To sue for loss of wages after a work injury in Colorado, you generally file a third-party personal injury claim against whoever negligently caused your injury — such as a contractor, equipment manufacturer, or negligent driver — since you usually cannot sue your own employer directly. You’ll need documentation of your lost income, medical records linking the injury to the wage loss, and often an economic expert to project future losses. Deadlines apply, so it’s wise to have an attorney evaluate your case early.
How much compensation do you get for loss of earnings?
It depends heavily on the circumstances. Unlike workers’ comp, which caps wage replacement at roughly two-thirds of your average weekly wage, a third-party lawsuit may recover your full past wages plus future earning capacity, lost benefits, and missed advancement. Recovery is also reduced by your percentage of fault under Colorado’s comparative negligence rule, and results vary by case, so no specific amount can be guaranteed.

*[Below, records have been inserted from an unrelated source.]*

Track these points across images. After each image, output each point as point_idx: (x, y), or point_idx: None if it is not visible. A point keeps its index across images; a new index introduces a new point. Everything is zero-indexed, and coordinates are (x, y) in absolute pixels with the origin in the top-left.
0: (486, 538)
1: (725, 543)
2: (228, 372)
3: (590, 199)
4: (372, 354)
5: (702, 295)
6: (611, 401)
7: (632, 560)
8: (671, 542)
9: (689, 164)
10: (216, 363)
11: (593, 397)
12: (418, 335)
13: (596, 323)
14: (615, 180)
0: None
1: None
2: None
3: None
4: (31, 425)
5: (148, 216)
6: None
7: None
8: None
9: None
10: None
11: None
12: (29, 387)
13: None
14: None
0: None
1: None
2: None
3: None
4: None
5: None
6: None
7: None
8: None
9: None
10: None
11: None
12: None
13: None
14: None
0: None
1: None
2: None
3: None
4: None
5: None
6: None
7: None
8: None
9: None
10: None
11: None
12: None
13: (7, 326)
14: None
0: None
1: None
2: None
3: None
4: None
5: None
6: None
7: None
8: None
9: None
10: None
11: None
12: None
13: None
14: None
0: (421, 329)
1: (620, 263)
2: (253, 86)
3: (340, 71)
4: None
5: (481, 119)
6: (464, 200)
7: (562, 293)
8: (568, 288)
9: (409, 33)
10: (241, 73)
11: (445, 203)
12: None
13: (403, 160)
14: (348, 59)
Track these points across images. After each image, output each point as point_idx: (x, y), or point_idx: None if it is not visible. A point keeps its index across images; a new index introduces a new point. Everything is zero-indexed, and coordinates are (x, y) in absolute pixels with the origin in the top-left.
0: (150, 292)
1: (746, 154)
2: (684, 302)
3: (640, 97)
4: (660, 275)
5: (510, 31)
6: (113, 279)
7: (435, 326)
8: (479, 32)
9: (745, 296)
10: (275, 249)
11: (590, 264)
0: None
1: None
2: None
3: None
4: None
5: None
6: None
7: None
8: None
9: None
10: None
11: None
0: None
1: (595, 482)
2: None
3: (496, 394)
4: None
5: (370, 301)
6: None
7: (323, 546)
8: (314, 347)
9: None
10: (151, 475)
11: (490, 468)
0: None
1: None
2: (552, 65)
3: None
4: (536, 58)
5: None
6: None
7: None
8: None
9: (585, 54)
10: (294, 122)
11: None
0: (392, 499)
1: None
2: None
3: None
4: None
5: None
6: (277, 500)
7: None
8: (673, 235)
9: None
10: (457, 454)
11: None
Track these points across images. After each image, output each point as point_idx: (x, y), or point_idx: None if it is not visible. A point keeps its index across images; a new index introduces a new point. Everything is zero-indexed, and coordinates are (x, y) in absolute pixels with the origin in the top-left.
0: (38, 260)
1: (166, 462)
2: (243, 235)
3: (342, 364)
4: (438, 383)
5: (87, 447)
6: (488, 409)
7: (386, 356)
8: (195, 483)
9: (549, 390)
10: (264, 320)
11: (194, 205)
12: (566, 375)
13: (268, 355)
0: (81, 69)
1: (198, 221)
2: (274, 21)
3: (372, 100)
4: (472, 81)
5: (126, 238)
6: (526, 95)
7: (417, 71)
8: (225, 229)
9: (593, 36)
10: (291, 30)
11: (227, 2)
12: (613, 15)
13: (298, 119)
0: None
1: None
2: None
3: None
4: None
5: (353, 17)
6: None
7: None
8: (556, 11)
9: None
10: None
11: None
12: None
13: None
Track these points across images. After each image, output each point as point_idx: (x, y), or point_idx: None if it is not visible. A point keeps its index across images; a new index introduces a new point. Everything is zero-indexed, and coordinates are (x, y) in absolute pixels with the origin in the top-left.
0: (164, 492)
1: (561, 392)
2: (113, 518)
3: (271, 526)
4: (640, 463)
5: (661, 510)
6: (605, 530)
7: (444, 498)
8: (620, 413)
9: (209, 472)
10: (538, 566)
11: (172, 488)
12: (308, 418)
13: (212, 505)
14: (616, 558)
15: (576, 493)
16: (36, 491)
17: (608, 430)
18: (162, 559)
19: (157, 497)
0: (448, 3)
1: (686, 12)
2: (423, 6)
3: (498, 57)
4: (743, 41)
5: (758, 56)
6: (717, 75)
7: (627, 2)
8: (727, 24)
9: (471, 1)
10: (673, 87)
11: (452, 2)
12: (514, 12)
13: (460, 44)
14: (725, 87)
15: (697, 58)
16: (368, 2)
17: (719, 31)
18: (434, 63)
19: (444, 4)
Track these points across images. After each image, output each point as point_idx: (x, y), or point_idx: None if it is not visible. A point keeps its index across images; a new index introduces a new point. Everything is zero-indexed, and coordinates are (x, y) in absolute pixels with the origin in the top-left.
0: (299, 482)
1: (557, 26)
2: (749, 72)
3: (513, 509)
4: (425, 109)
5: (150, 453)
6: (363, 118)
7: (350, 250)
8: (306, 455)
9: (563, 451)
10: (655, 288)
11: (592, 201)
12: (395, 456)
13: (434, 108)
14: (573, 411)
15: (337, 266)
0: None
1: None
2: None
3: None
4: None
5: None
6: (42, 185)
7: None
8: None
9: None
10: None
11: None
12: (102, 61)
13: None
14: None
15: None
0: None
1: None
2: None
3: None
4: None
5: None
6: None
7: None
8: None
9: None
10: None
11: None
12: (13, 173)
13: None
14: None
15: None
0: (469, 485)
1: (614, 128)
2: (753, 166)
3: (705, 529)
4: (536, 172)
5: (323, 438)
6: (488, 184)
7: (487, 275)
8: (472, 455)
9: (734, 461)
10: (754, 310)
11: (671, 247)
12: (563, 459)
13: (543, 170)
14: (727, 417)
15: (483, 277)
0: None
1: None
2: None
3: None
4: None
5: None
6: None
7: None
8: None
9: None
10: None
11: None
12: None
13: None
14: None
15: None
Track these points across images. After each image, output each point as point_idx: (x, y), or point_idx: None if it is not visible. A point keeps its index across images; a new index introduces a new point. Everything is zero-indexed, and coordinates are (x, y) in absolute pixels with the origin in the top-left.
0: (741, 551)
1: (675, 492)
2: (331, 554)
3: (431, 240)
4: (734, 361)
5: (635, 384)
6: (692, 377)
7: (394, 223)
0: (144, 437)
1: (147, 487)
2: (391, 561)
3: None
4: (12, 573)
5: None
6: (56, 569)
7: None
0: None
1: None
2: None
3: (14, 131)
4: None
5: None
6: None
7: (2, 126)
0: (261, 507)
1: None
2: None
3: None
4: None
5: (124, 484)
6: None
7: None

How long does it take for No Fault to pay lost wages?
Colorado is not a no-fault auto insurance state — it operates under a fault-based system — so lost wage payments in an injury claim typically come through the at-fault party’s liability insurer or your own coverage. Timing varies widely depending on liability disputes, the severity of injuries, and whether the case settles or goes to trial. Workers’ comp wage benefits, by contrast, often begin sooner once the claim is accepted.
Can I sue my employer for lost wages in Colorado?
In most cases, no — Colorado workers’ compensation is the exclusive remedy against your employer, even when wage benefits fall short of your actual losses. The main exceptions are intentional harm by your employer or situations where a third party, not your employer, caused the injury. An attorney who handles both workers’ comp and personal injury claims can tell you which path fits your situation.
What’s the difference between TTD, TPD, and PPD benefits in Colorado?
Temporary Total Disability (TTD) pays about two-thirds of your average weekly wage while you’re fully unable to work. Temporary Partial Disability (TPD) applies when you can work in a reduced capacity but earn less than before. Permanent Partial Disability (PPD) compensates lasting impairment once you reach maximum medical improvement, calculated based on your impairment rating.